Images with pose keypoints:
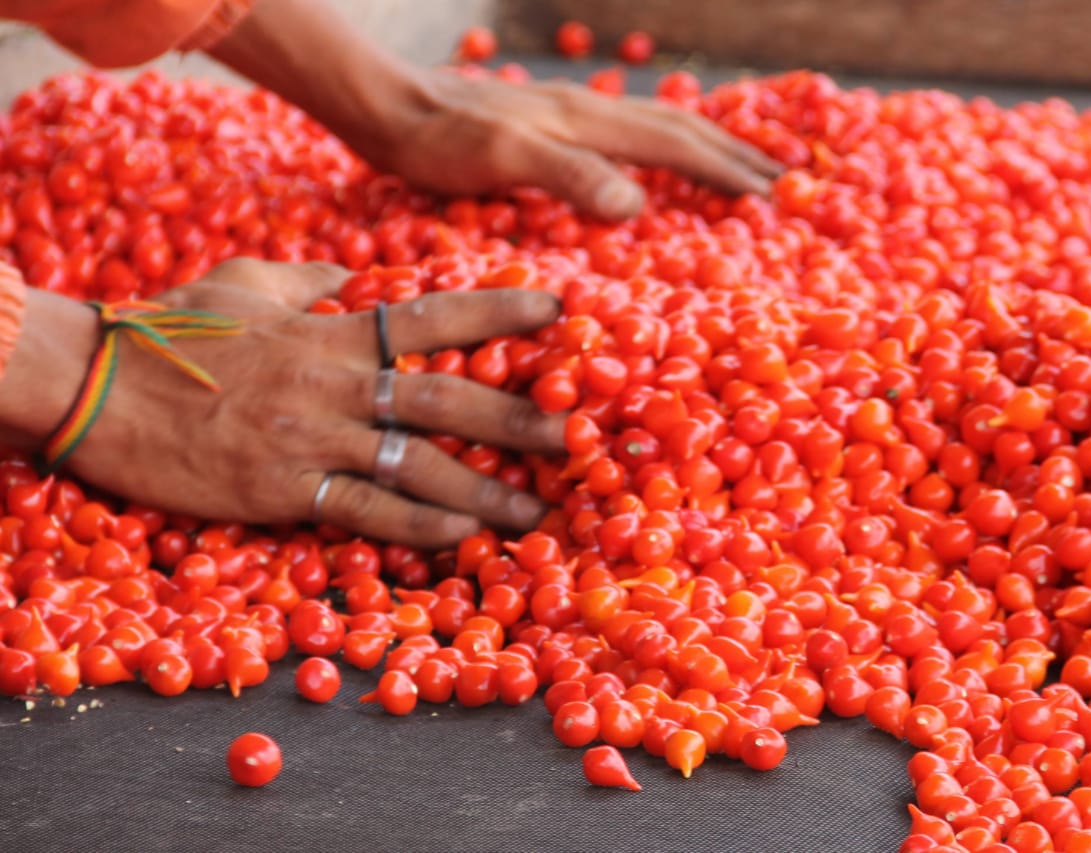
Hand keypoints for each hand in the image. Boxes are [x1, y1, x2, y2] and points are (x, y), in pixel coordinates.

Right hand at [46, 260, 565, 547]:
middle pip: (447, 397)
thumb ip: (303, 276)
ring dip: (486, 489)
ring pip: (419, 464)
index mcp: (330, 330)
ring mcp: (312, 439)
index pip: (433, 316)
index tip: (561, 309)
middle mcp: (334, 383)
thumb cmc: (169, 330)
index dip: (502, 309)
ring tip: (537, 510)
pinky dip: (419, 524)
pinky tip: (462, 534)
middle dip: (520, 418)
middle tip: (580, 437)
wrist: (93, 386)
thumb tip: (343, 270)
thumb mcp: (241, 283)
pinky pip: (366, 512)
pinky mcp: (284, 490)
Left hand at [373, 70, 782, 220]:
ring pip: (653, 126)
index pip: (674, 144)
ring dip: (703, 146)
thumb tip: (640, 205)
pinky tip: (654, 163)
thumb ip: (569, 175)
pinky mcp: (544, 124)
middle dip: (731, 153)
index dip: (725, 169)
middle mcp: (585, 111)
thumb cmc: (437, 142)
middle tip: (778, 178)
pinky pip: (622, 135)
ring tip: (737, 164)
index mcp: (586, 121)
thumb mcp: (500, 159)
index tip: (772, 193)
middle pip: (676, 127)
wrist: (384, 105)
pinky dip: (659, 148)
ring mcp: (566, 114)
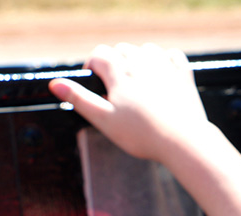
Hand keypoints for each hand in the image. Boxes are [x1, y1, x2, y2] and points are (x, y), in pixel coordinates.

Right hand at [49, 43, 209, 162]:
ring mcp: (166, 69)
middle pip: (122, 49)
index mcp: (121, 73)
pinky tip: (162, 72)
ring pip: (147, 49)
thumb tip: (55, 85)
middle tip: (114, 84)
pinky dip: (166, 59)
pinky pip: (174, 56)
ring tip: (136, 77)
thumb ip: (80, 99)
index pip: (100, 54)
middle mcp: (143, 64)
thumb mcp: (104, 119)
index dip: (93, 64)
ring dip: (139, 57)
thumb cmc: (143, 134)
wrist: (184, 141)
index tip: (94, 80)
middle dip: (115, 61)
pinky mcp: (184, 77)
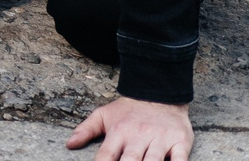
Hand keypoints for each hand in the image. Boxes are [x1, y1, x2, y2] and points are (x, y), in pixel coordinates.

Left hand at [67, 98, 192, 160]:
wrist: (159, 94)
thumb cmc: (128, 111)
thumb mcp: (103, 115)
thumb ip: (85, 130)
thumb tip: (69, 145)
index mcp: (118, 132)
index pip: (106, 156)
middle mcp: (138, 137)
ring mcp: (160, 140)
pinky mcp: (179, 142)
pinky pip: (180, 159)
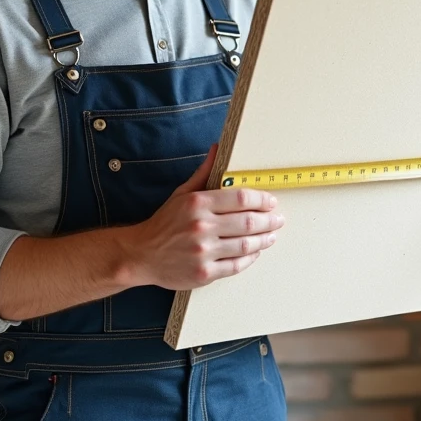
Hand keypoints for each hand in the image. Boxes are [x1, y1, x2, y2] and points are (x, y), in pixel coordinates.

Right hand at [124, 144, 284, 290]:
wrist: (141, 254)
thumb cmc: (165, 223)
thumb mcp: (182, 193)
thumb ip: (204, 172)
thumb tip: (218, 147)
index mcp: (198, 204)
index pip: (241, 199)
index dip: (262, 200)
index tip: (271, 201)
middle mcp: (201, 227)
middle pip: (248, 222)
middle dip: (269, 221)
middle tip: (278, 219)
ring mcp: (204, 252)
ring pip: (246, 245)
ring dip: (264, 240)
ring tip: (272, 235)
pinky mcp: (205, 273)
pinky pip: (236, 265)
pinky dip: (251, 258)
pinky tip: (256, 251)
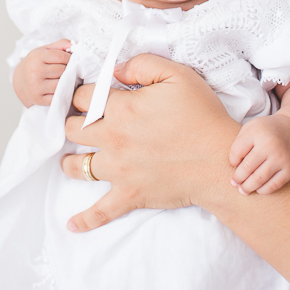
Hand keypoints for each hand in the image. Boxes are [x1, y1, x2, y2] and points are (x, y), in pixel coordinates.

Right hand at [11, 39, 70, 106]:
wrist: (19, 81)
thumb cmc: (35, 64)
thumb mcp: (44, 50)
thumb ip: (61, 45)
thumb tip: (76, 45)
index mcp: (37, 57)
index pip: (61, 57)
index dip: (70, 58)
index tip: (71, 60)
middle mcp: (35, 71)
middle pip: (62, 70)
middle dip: (68, 70)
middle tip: (68, 70)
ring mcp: (36, 86)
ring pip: (61, 84)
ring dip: (66, 82)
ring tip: (64, 79)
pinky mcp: (38, 99)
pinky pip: (57, 96)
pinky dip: (61, 93)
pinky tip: (59, 88)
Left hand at [58, 54, 239, 232]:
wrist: (218, 161)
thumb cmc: (201, 116)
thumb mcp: (177, 75)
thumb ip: (142, 65)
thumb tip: (116, 70)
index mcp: (121, 109)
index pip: (82, 96)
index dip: (82, 92)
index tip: (87, 95)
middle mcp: (113, 139)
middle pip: (72, 129)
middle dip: (72, 122)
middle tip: (79, 122)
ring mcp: (118, 170)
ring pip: (78, 167)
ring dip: (71, 161)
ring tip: (71, 158)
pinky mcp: (129, 194)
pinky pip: (101, 211)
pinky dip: (85, 219)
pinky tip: (72, 224)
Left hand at [228, 113, 289, 194]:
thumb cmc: (266, 131)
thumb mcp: (251, 127)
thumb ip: (239, 143)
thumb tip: (233, 167)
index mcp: (257, 132)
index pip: (237, 152)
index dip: (232, 161)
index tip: (233, 165)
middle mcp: (269, 145)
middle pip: (247, 167)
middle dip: (238, 178)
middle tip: (234, 183)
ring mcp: (281, 158)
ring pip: (259, 179)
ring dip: (248, 187)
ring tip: (242, 190)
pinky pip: (274, 185)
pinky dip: (263, 190)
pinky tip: (258, 189)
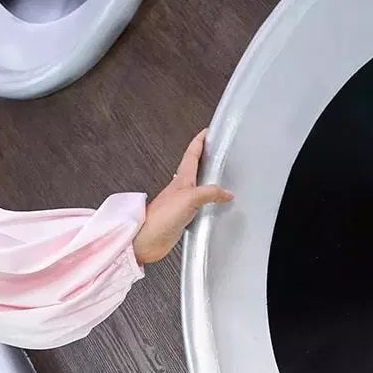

## [WORK ORDER]
Set the data above down again exactly as given, with no pictures.

## [YOUR RESPONSE]
Hand keypoints for each hand in the image. Boxes are [x1, y1, x2, y2] and points are (x, y), in pixel coordinates.

Right hand at [46, 260, 565, 547]:
middle pip: (447, 397)
thumb ip: (303, 276)
ring dip: (486, 489)
ring pip: (419, 464)
index mcp: (330, 330)
ring mcp: (312, 439)
index pip: (433, 316)
index tip: (561, 309)
middle mcp: (334, 383)
thumb cmc: (169, 330)
index dip: (502, 309)
ring tip: (537, 510)
pinky dip: (419, 524)
pinky tip: (462, 534)
middle dip: (520, 418)
middle tip: (580, 437)
wrist: (93, 386)
thumb tip: (343, 270)
thumb mcp: (241, 283)
pinky pip: (366, 512)
pinky mcp: (284, 490)
Left hand at [373, 70, 782, 220]:
ring pip: (653, 126)
index pip: (674, 144)
ring dip: (703, 146)
thumb tip: (640, 205)
pinky tip: (654, 163)
thumb ip: (569, 175)
pinky mcp: (544, 124)
middle dip: (731, 153)
index dip: (725, 169)
middle mcp: (585, 111)
thumb cmc: (437, 142)
middle tip: (778, 178)
pinky pip: (622, 135)
ring tip: (737, 164)
index mcp: (586, 121)
thumb mcp: (500, 159)
index tip: (772, 193)
middle pip: (676, 127)
wrist: (384, 105)
pinky dip: (659, 148)
ring mcp: (566, 114)
Hand keypoints for each hand in the image. Boxes are [x1, y1, x2, y2] and points are (x, y), in pixel coordinates.

Right hand at [49, 43, 209, 162]:
ring mcp: (166, 69)
middle pip: (122, 49)
index mcp: (121, 73)
pinky tip: (162, 72)
ring pip: (147, 49)
thumb tip: (55, 85)
middle tip: (114, 84)
pinky dip: (166, 59)
pinky pip: (174, 56)
ring tip: (136, 77)
thumb ip: (80, 99)
index pip: (100, 54)
middle mcp: (143, 64)
thumb mcp: (104, 119)
index dip: (93, 64)
ring dip: (139, 57)
thumb cmc: (143, 134)
wrist: (184, 141)
index tip: (94, 80)
middle dip: (115, 61)
pinky mcp: (184, 77)
Hand keypoints for each hand in the image. Boxes are [x1, y1, x2, y2] and points are (x, y), in pixel coordinates.

Left hand at [67, 98, 192, 160]:
wrist: (159, 94)
thumb cmc: (128, 111)
thumb mcp: (103, 115)
thumb ip: (85, 130)
thumb tip: (69, 145)
index mcp: (118, 132)
index pip: (106, 156)
middle mcp: (138, 137)
ring mcp: (160, 140)
pinky mcp: (179, 142)
pinky pip: (180, 159)
Hand keypoints for each hand in the image. Boxes are [x1, y1, x2, y2] and points are (x, y), in pixel coordinates.

Right hand at [124, 144, 284, 290]:
wrist: (141, 254)
thumb cmc: (165, 223)
thumb mcp: (182, 193)
thumb ip: (204, 172)
thumb tip: (218, 147)
index mcp: (198, 204)
index pip: (241, 199)
index dip: (262, 200)
index tip: (271, 201)
middle mcp: (201, 227)
middle pip: (248, 222)
middle dip: (269, 221)
middle tip: (278, 219)
ring mcp: (204, 252)
ring pip: (246, 245)
ring dip: (264, 240)
ring tip: (272, 235)
pinky mcp: (205, 273)
pinky pip: (236, 265)
pinky dip: (251, 258)
pinky tip: (256, 251)
Hand keypoints for each hand in the image. Boxes are [x1, y1, x2, y2] and points are (x, y), in pixel coordinates.

Right hand at [11, 39, 70, 106]:
wrist: (19, 81)
thumb cmc: (35, 64)
thumb mcp: (44, 50)
thumb ip: (61, 45)
thumb tip: (76, 45)
index mcp: (37, 57)
index pip: (61, 57)
index dip: (70, 58)
index tip: (71, 60)
middle mcp: (35, 71)
middle pip: (62, 70)
middle dip: (68, 70)
middle tip: (68, 70)
ring mcp: (36, 86)
ring pip: (61, 84)
ring dip: (66, 82)
ring tip: (64, 79)
pinky mcp: (38, 99)
pinky pip: (57, 96)
pinky dip: (61, 93)
pinky tip: (59, 88)
Left hand at [58, 54, 239, 232]:
wrist: (218, 161)
thumb cmc: (201, 116)
thumb mcp: (177, 75)
thumb ip: (142, 65)
thumb tip: (116, 70)
index mcp: (121, 109)
index pip: (82, 96)
index dip: (82, 92)
index tip: (87, 95)
middle mcp: (113, 139)
middle pip: (72, 129)
middle dip: (72, 122)
middle tip: (79, 122)
ring mcp: (118, 170)
ring pip: (78, 167)
ring dip: (71, 161)
ring tip: (71, 158)
pinky mcp: (129, 194)
pinky pip: (101, 211)
pinky dip: (85, 219)
pinky tip: (72, 224)
Left hand at [228, 113, 289, 194]:
thumb cmc: (266, 131)
thumb mcp: (251, 127)
thumb ip: (239, 143)
thumb tip: (233, 167)
index mcp: (257, 132)
index pip: (237, 152)
index dip: (232, 161)
index tip: (233, 165)
middle mcp: (269, 145)
middle pip: (247, 167)
middle dip: (238, 178)
middle tip: (234, 183)
ring mcp: (281, 158)
ring pip: (259, 179)
ring dip: (248, 187)
ring tip: (242, 190)
pinky pip: (274, 185)
pinky dip: (263, 190)
pinky tip: (258, 189)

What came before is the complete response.